Words and Images from the Mind of Adam Blatner

Idiosyncratic Mind

Originally posted on April 17, 2011

Idiosyncrasy is the quality of being one-of-a-kind. In spite of many institutions in the 20th century—school, business, church—treating us as if we were interchangeable units in a big machine, in fact we are quite unique. In this present century we’re only beginning to catch up to the awareness that, first, everything is far more complex than we knew a century ago; and, second, as we appreciate higher degrees of complexity, we become aware that one implication of this fundamental principle in nature is that everything—every blade of grass, every person’s mind, is necessarily different.

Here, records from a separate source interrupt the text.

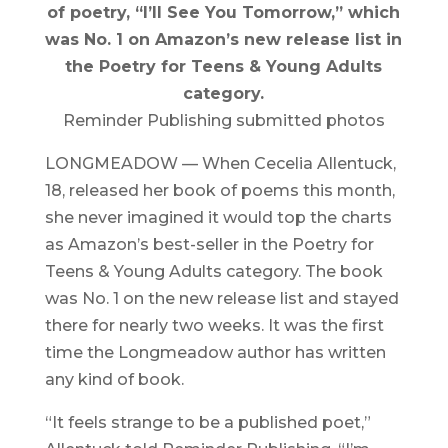
of poetry, “I’ll See You Tomorrow,” which
was No. 1 on Amazon’s new release list in
the Poetry for Teens & Young Adults
category.
Reminder Publishing submitted photos
LONGMEADOW — When Cecelia Allentuck,
18, released her book of poems this month,
she never imagined it would top the charts
as Amazon’s best-seller in the Poetry for
Teens & Young Adults category. The book
was No. 1 on the new release list and stayed
there for nearly two weeks. It was the first
time the Longmeadow author has written
any kind of book.
“It feels strange to be a published poet,”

However we may have submitted to an orthodoxy of religious or political belief, there will be at least certain slight variations among the way, leading to a necessary condition of idiosyncrasy, uniqueness, in the way certain images or ideas are given weight or image. It’s okay.

A few centuries ago it was believed that orthodoxy or common belief could be attained with a little willpower, but it simply wasn’t so. So let’s get used to the idea that people necessarily will entertain different interpretations of their experience, and if closely examined, their experiences cannot be adequately categorized. If this is so, it requires that we become less attached to our own ideas and images about what seems to us to be absolutely so. We may or may not conclude that some re-statement of whatever we believe works for us, but it is also important to allow others the same privilege. In other words, we may become a bit more tolerant, forgiving, because we realize that those who differ with us are not being mean or willful, but that differences are innate. Complete agreement to a perfect degree is impossible. If we relax about this matter, we’ll find that there is more room for more people to disagree and still remain friends than perhaps we had known.

Another implication of the idiosyncrasy of experience is that it suggests that if our differences are cultivated and to some degree integrated creatively, there is room for interesting forms of individual expression, through song-writing, poetry, art, philosophy, and so forth—and this in turn can serve to cross-fertilize the discourse, enrich the spiritual experience of everyone in the community..

I am reminded of a comment in a book by Elaine Pagels, a scholar of comparative religion, writing about the Gnostic communities of the middle East around the first or second century of this era. She noted that people were not considered spiritually mature until they had come up with some fresh way to express their own spiritual understanding. It was the opposite of let’s all believe the same thing. Our differences add to the richness of how we relate to the underlying One-ness of which we are all a part.

Extending this image just a bit further, the late Swami Muktananda (1908-1982) said, “God vibrates through you as you.” My interpretation of this is that the discovery and celebration of individuality, beyond the obligation to ethically harmonize with community, is a holy pursuit. My hope is that this could re-awaken a sense of personal mission in young people today.